Yoga offers unique benefits for breast cancer patients undergoing radiation therapy,says research from the MD Anderson Cancer Center, University of Texas. Patients who participated in the research performed yoga that incorporated yogic breathing, postures, meditation, and relaxation techniques into their treatment plan.They experienced improved physical functioning, better general health, and lower stress hormone levels.
Lorenzo Cohen, PhD, professor and director of MD Anderson’s integrative medicine program led the study, which formally assessed the benefits seen in patients who performed yoga,compared to an active control group that performed only simple stretching exercises. The Swami Vivekanada Yoga Anusandhana Samsthana yoga Research Foundation in Bangalore, India, also collaborated in the study.
After completing radiation treatment, only the women in the yoga and stretching groups reported a reduction in fatigue. At one, three, and six months following the radiation therapy, women who practiced yoga during the treatment period reported greater benefits to physical functioning and general health.
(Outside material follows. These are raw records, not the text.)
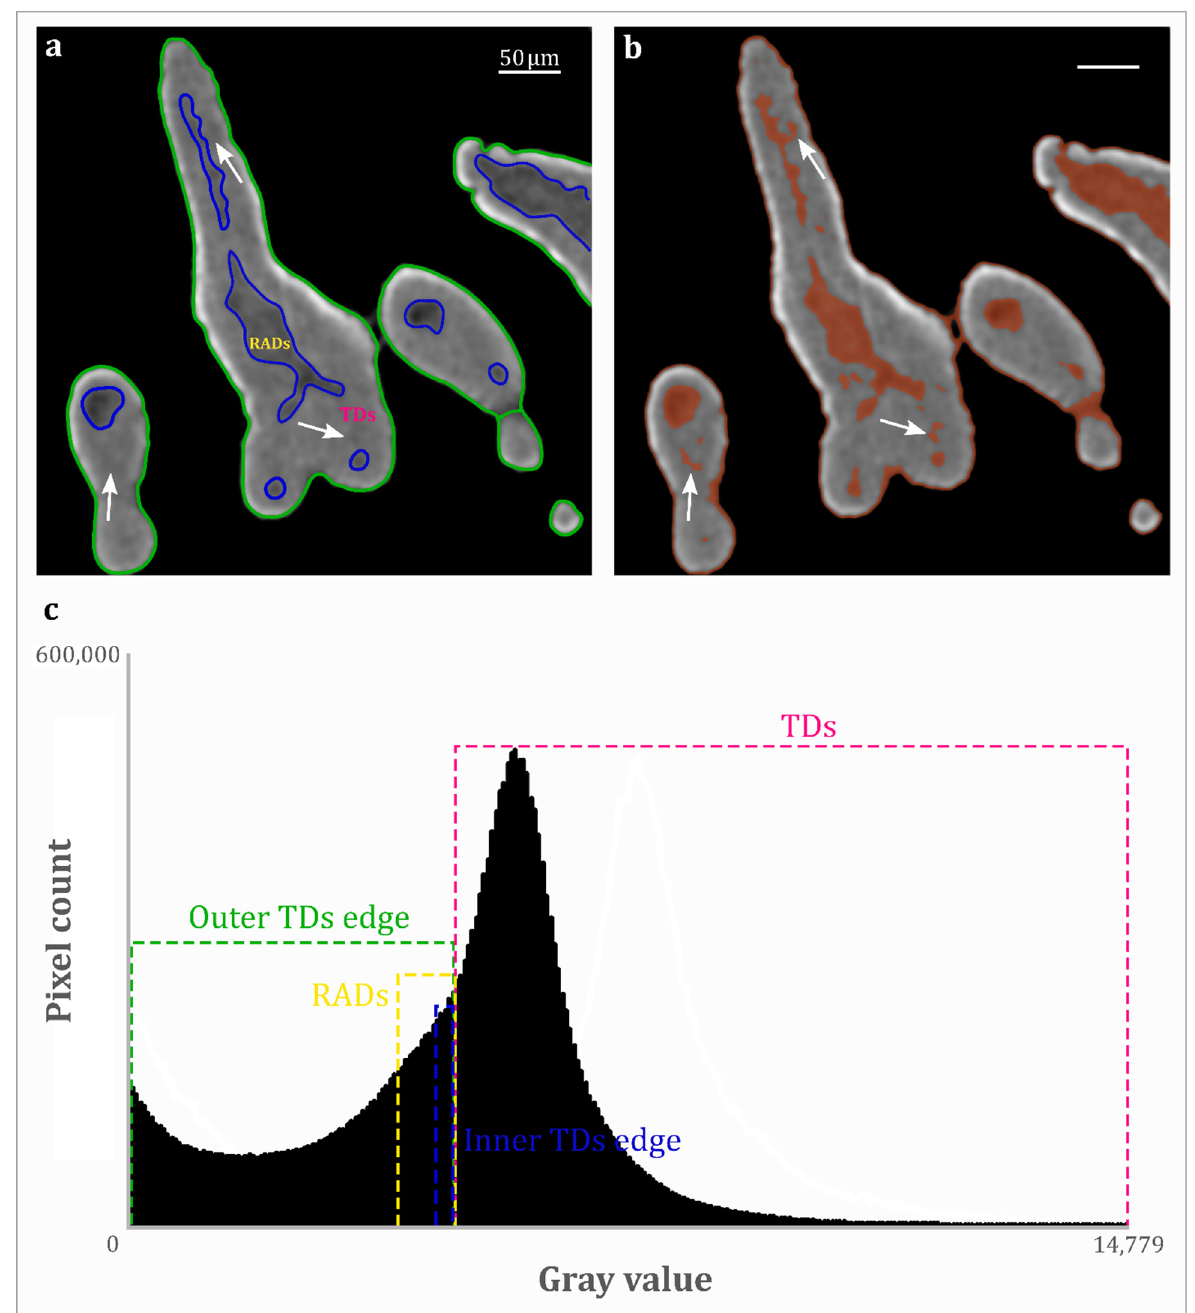
Figure 5. Slices and typical histogram of gray-values in PCE image and quality of non-DL-based image segmentation. ( a ) Close-up of the skeleton, showing RADs (dark gray areas), TDs (light gray areas), and delineating the outer and inner edges of TDs (green and pink lines, respectively). ( b ) Result of a simple threshold applied to segment RADs (RADs segmented by the thresholding method are colored in red). Note that, compared to their actual shape in the ground truth image ( a ), RADs are not precisely segmented (see arrows for example mismatch, where TDs regions are classified as RADs) and they are not distinguished from the outer edge of TDs, which are also thresholded as RADs by this method. ( c ) Gray-value histogram for an example tomographic stack of an imaged coral skeleton. The gray-value ranges for all regions depicted in ( a ) are highlighted in different colors. Note the overlap between the gray-value ranges of RADs and of the inner/outer edges of TDs, which makes it impossible to reliably segment these regions by simple threshold, as demonstrated in ( b ).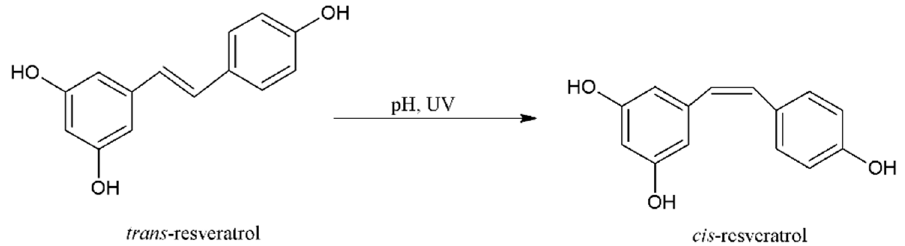
Figure 2. Isomerisation of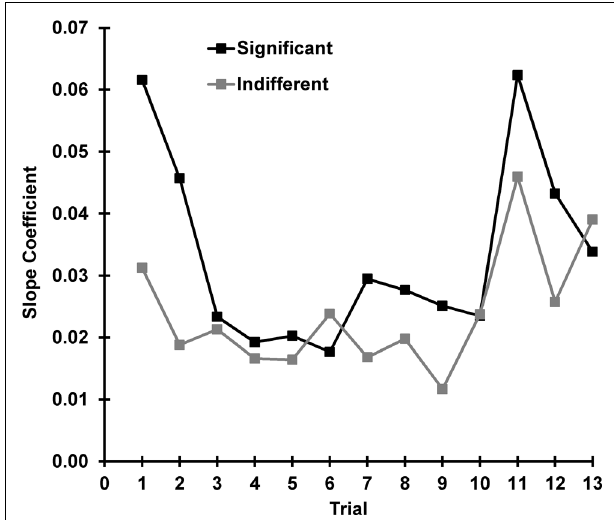
FIGURE 9 | For each trial, the SCR and pre-stimulus SCL were correlated. The slope coefficients for this trial-by-trial comparison are plotted separately for each condition.The novelty and significance of the stimulus appears to determine the strength of the relationship between the OR and the current level of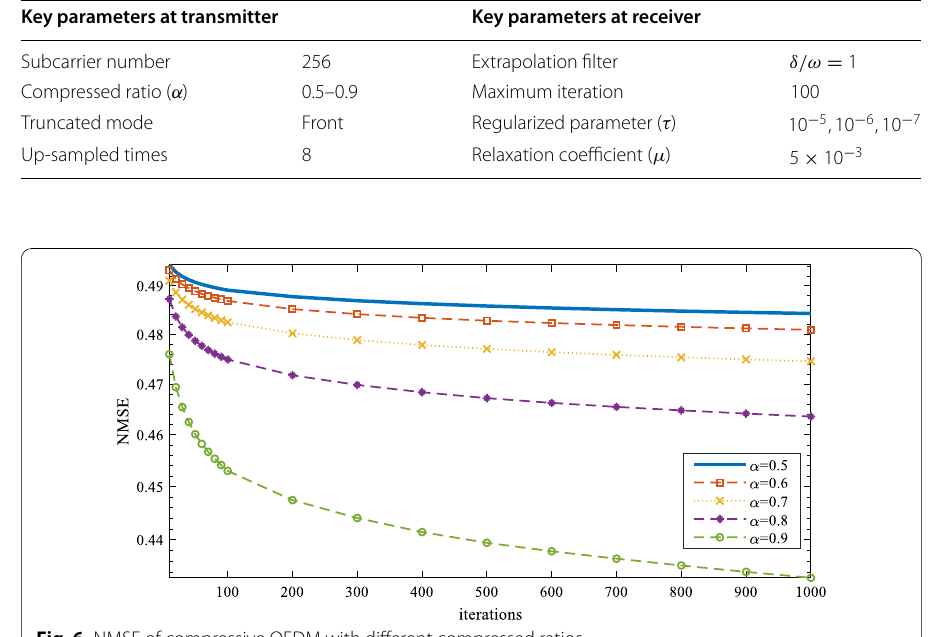
Fig. 6 NMSE of compressive OFDM with different compressed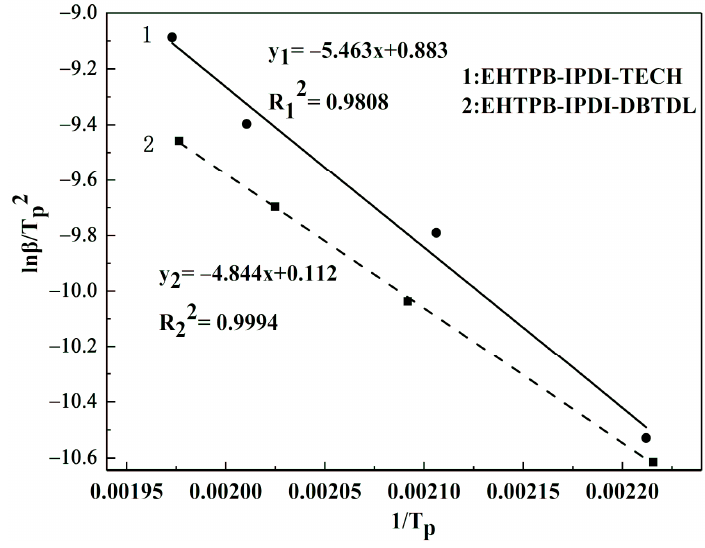
Figure 12. Fitting of the EHTPB-IPDI-DBTDL and EHTPB-IPDI-TECH systems by the Kissinger equation. Table 4. DSC data of the TECH-catalyzed and DBTDL-catalyzed EHTPB-IPDI curing reaction.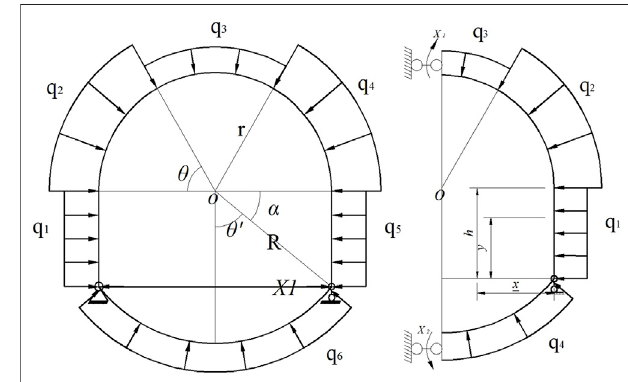
FIGURE 8 | Double arch truss analysis diagram by external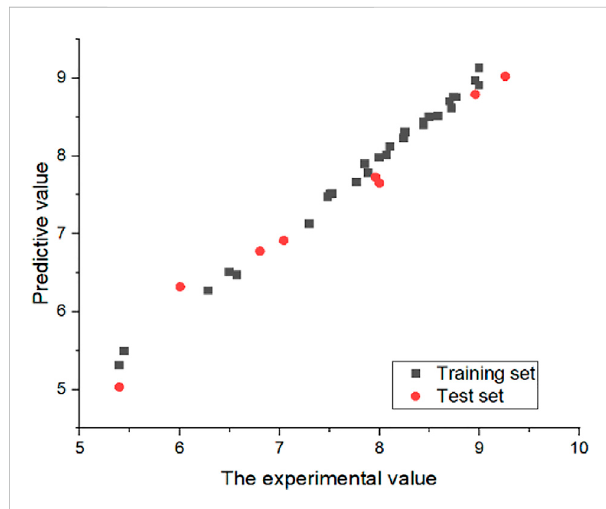
FIGURE 6 Experimental and predicted values of CoMSIA model. All compounds IC 50 were converted to “ − log(IC 50 )+9.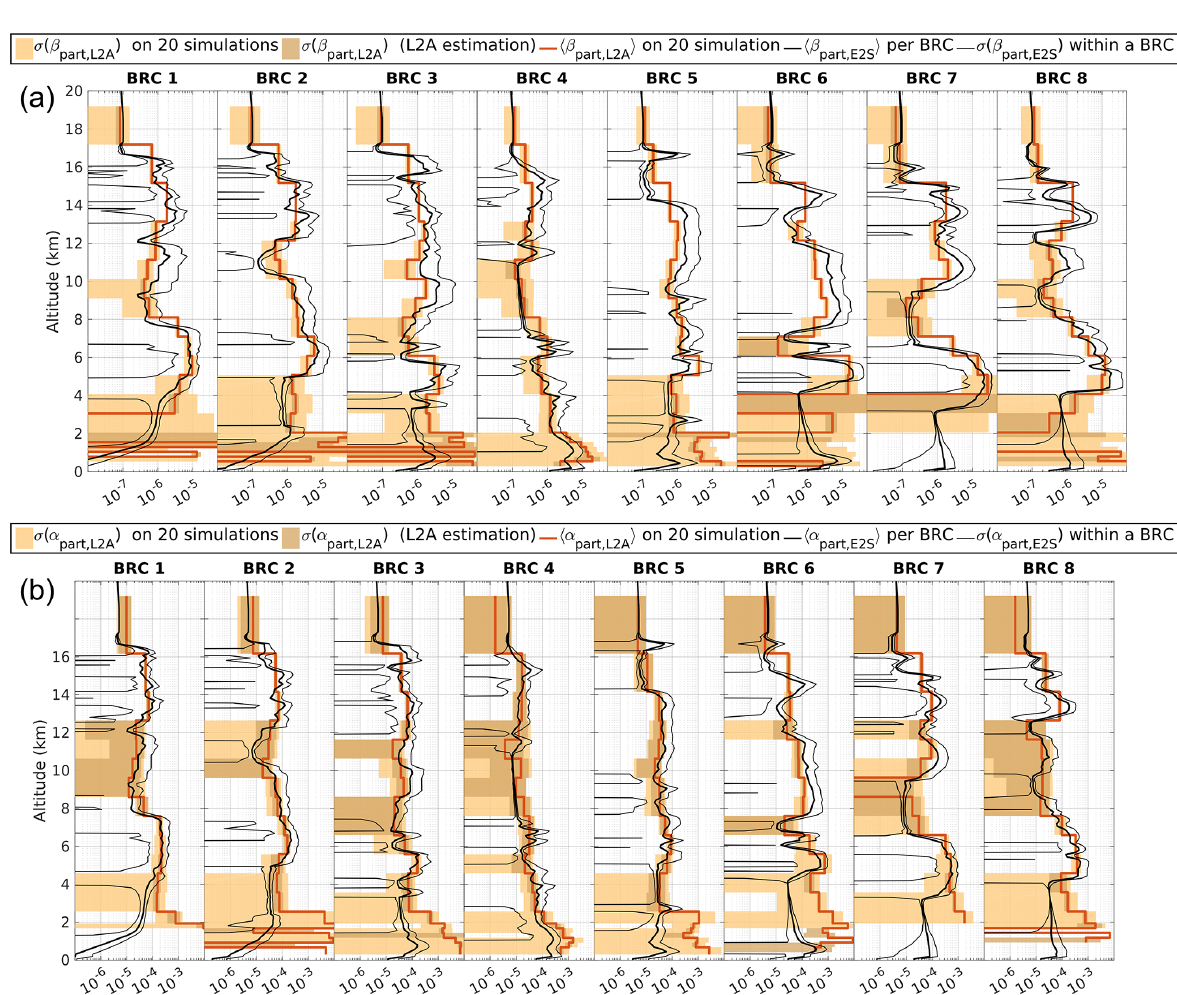
Figure 13. Backscatter (a) and extinction profiles (b) comparison between E2S simulations processed up to the SCA mid-bin product and the E2S inputs. The black line is the simulation input parameters averaged within each BRC. The thin black line represents the associated standard deviation. Red profiles are the mean coefficients retrieved by the SCA from 20 realizations. Lighter shading is the associated standard deviation, i.e. the true variability. Darker shading delimits the mean error estimated by the SCA error propagation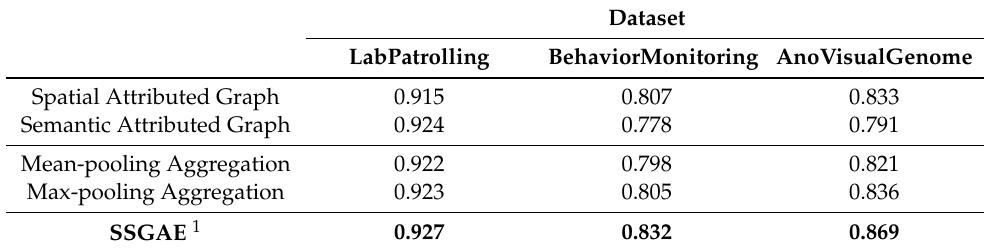
Table 3. Effectiveness of different components in our method.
They were also seen to be more likely to perceive positive life changes from their cancer experience than women in the other groups. Women who practiced yoga also had the steepest decline in cortisol levels across the day, indicating that yoga had the ability to regulate this stress hormone.This is particularly important because higher stress hormone levels throughout the day, known as a blunted circadian cortisol rhythm, have been linked to worse outcomes in breast cancer,according to Cohen and colleagues.